*** Opening of Information given ***

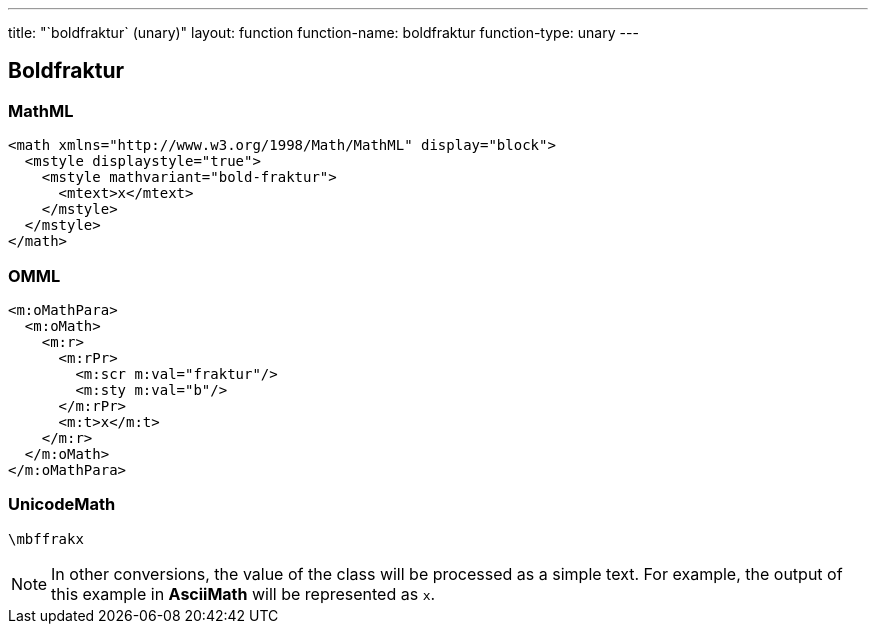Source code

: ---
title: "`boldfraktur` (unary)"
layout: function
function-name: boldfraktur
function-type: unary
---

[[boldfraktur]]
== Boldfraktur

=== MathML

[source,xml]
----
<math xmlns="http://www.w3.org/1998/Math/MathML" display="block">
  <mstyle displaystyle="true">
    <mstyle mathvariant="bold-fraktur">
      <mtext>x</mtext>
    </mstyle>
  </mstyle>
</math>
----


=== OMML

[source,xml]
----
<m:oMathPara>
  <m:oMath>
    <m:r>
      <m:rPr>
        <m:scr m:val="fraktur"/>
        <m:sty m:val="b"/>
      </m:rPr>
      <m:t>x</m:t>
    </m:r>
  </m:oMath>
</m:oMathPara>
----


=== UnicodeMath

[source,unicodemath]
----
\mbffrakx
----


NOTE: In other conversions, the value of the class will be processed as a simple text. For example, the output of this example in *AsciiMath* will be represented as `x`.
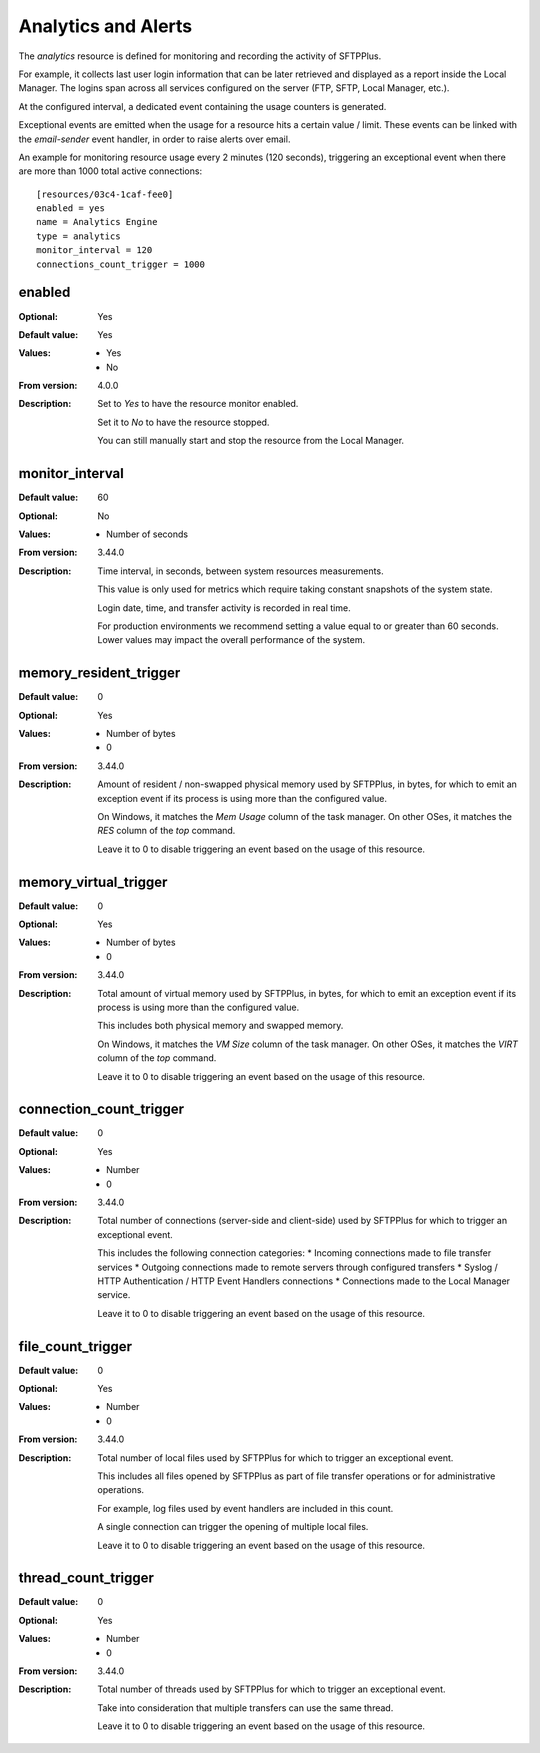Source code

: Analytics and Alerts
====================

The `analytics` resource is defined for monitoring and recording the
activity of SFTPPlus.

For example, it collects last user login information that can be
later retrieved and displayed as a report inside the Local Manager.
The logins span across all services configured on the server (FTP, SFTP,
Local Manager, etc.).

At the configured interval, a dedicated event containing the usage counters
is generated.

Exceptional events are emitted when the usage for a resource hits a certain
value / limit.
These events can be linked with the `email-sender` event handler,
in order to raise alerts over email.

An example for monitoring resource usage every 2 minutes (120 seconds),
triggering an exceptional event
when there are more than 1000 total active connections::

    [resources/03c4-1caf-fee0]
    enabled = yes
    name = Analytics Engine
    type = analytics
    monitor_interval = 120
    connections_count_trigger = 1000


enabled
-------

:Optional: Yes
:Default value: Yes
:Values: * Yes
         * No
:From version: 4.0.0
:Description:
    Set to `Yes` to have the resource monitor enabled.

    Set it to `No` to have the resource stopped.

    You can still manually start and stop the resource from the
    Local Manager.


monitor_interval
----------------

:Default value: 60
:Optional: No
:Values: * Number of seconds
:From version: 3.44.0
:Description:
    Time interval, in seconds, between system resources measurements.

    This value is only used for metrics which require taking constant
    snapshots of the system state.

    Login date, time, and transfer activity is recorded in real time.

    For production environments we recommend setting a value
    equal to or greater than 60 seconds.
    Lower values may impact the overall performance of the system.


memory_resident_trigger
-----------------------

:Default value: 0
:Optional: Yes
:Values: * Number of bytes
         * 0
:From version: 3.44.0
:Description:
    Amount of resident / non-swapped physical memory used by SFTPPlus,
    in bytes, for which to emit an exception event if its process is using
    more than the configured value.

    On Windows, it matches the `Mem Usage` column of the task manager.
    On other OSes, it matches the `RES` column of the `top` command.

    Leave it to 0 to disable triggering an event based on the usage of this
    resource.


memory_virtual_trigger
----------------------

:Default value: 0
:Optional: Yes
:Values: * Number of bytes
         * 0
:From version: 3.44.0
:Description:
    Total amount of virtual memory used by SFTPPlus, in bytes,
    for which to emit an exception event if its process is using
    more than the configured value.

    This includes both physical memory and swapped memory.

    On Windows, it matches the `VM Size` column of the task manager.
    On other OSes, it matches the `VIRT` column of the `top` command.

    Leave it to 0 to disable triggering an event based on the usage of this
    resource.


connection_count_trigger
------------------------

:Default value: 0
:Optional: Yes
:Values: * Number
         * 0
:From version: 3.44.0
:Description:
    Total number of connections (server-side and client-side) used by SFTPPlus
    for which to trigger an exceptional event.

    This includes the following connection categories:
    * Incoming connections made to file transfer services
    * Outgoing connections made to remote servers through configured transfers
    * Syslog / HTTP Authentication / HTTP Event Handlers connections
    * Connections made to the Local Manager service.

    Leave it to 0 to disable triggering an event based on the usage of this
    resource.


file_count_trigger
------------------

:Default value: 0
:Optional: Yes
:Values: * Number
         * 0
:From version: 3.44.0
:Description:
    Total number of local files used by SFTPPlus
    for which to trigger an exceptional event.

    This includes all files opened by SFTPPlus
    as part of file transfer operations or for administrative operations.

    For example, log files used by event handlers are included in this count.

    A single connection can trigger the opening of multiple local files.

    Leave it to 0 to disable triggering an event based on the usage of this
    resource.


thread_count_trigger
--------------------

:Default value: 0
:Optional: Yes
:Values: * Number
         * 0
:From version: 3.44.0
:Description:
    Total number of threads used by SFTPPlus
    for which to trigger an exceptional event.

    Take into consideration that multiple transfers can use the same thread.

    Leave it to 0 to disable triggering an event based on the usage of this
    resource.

*** Close of Information given ***

### Assigned task:
The records must come back exactly, with their pictures removed.

### Reply:
Source code

: ---
title: "`boldfraktur` (unary)"
layout: function
function-name: boldfraktur
function-type: unary
---

[[boldfraktur]]
== Boldfraktur

=== MathML

[source,xml]
----
<math xmlns="http://www.w3.org/1998/Math/MathML" display="block">
  <mstyle displaystyle="true">
    <mstyle mathvariant="bold-fraktur">
      <mtext>x</mtext>
    </mstyle>
  </mstyle>
</math>
----


=== OMML

[source,xml]
----
<m:oMathPara>
  <m:oMath>
    <m:r>
      <m:rPr>
        <m:scr m:val="fraktur"/>
        <m:sty m:val="b"/>
      </m:rPr>
      <m:t>x</m:t>
    </m:r>
  </m:oMath>
</m:oMathPara>
----


=== UnicodeMath

[source,unicodemath]
----
\mbffrakx
----


NOTE: In other conversions, the value of the class will be processed as a simple text. For example, the output of this example in *AsciiMath* will be represented as `x`.
Source code

: Analytics and Alerts
====================

The `analytics` resource is defined for monitoring and recording the
activity of SFTPPlus.

For example, it collects last user login information that can be
later retrieved and displayed as a report inside the Local Manager.
The logins span across all services configured on the server (FTP, SFTP,
Local Manager, etc.).

At the configured interval, a dedicated event containing the usage counters
is generated.

Exceptional events are emitted when the usage for a resource hits a certain
value / limit.
These events can be linked with the `email-sender` event handler,
in order to raise alerts over email.

An example for monitoring resource usage every 2 minutes (120 seconds),
triggering an exceptional event
when there are more than 1000 total active connections::

    [resources/03c4-1caf-fee0]
    enabled = yes
    name = Analytics Engine
    type = analytics
    monitor_interval = 120
    connections_count_trigger = 1000


enabled
-------

:Optional: Yes
:Default value: Yes
:Values: * Yes
         * No
:From version: 4.0.0
:Description:
    Set to `Yes` to have the resource monitor enabled.

    Set it to `No` to have the resource stopped.

    You can still manually start and stop the resource from the
    Local Manager.


monitor_interval
----------------

:Default value: 60
:Optional: No
:Values: * Number of seconds
:From version: 3.44.0
:Description:
    Time interval, in seconds, between system resources measurements.

    This value is only used for metrics which require taking constant
    snapshots of the system state.

    Login date, time, and transfer activity is recorded in real time.

    For production environments we recommend setting a value
    equal to or greater than 60 seconds.
    Lower values may impact the overall performance of the system.


memory_resident_trigger
-----------------------

:Default value: 0
:Optional: Yes
:Values: * Number of bytes
         * 0
:From version: 3.44.0
:Description:
    Amount of resident / non-swapped physical memory used by SFTPPlus,
    in bytes, for which to emit an exception event if its process is using
    more than the configured value.

    On Windows, it matches the `Mem Usage` column of the task manager.
    On other OSes, it matches the `RES` column of the `top` command.

    Leave it to 0 to disable triggering an event based on the usage of this
    resource.


memory_virtual_trigger
----------------------

:Default value: 0
:Optional: Yes
:Values: * Number of bytes
         * 0
:From version: 3.44.0
:Description:
    Total amount of virtual memory used by SFTPPlus, in bytes,
    for which to emit an exception event if its process is using
    more than the configured value.

    This includes both physical memory and swapped memory.

    On Windows, it matches the `VM Size` column of the task manager.
    On other OSes, it matches the `VIRT` column of the `top` command.

    Leave it to 0 to disable triggering an event based on the usage of this
    resource.


connection_count_trigger
------------------------

:Default value: 0
:Optional: Yes
:Values: * Number
         * 0
:From version: 3.44.0
:Description:
    Total number of connections (server-side and client-side) used by SFTPPlus
    for which to trigger an exceptional event.

    This includes the following connection categories:
    * Incoming connections made to file transfer services
    * Outgoing connections made to remote servers through configured transfers
    * Syslog / HTTP Authentication / HTTP Event Handlers connections
    * Connections made to the Local Manager service.

    Leave it to 0 to disable triggering an event based on the usage of this
    resource.


file_count_trigger
------------------

:Default value: 0
:Optional: Yes
:Values: * Number
         * 0
:From version: 3.44.0
:Description:
    Total number of local files used by SFTPPlus
    for which to trigger an exceptional event.

    This includes all files opened by SFTPPlus
    as part of file transfer operations or for administrative operations.

    For example, log files used by event handlers are included in this count.

    A single connection can trigger the opening of multiple local files.

    Leave it to 0 to disable triggering an event based on the usage of this
    resource.


thread_count_trigger
--------------------

:Default value: 0
:Optional: Yes
:Values: * Number
         * 0
:From version: 3.44.0
:Description:
    Total number of threads used by SFTPPlus
    for which to trigger an exceptional event.

    Take into consideration that multiple transfers can use the same thread.

    Leave it to 0 to disable triggering an event based on the usage of this
    resource.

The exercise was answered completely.